▶ **DIRECTIONS FOR THIS TASK**
For this exercise, reproduce each entry below exactly, excluding pictures.
——————————
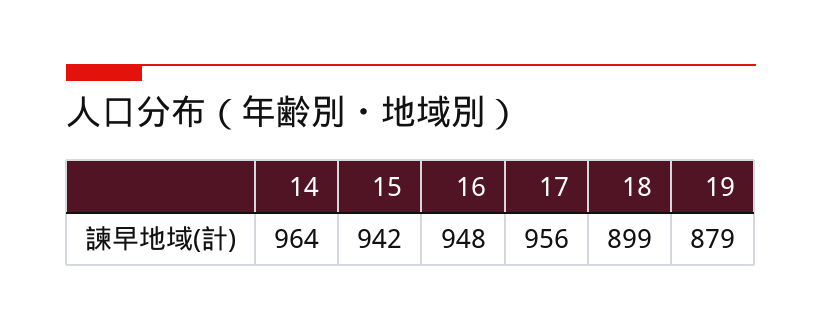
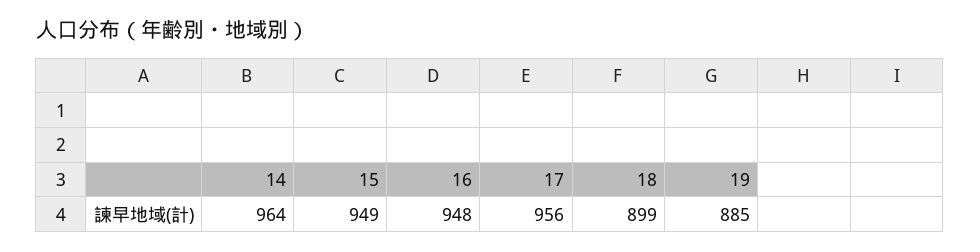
  {
    "14": 964,
-   "15": 942,
+   "15": 949,
    "16": 948,
    "17": 956,
    "18": 899,
-   "19": 879
+   "19": 885
  }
——————————
▶ **ANSWER BOX**
  {
    "14": 964,
-   "15": 942,
+   "15": 949,
    "16": 948,
    "17": 956,
    "18": 899,
-   "19": 879
+   "19": 885
  }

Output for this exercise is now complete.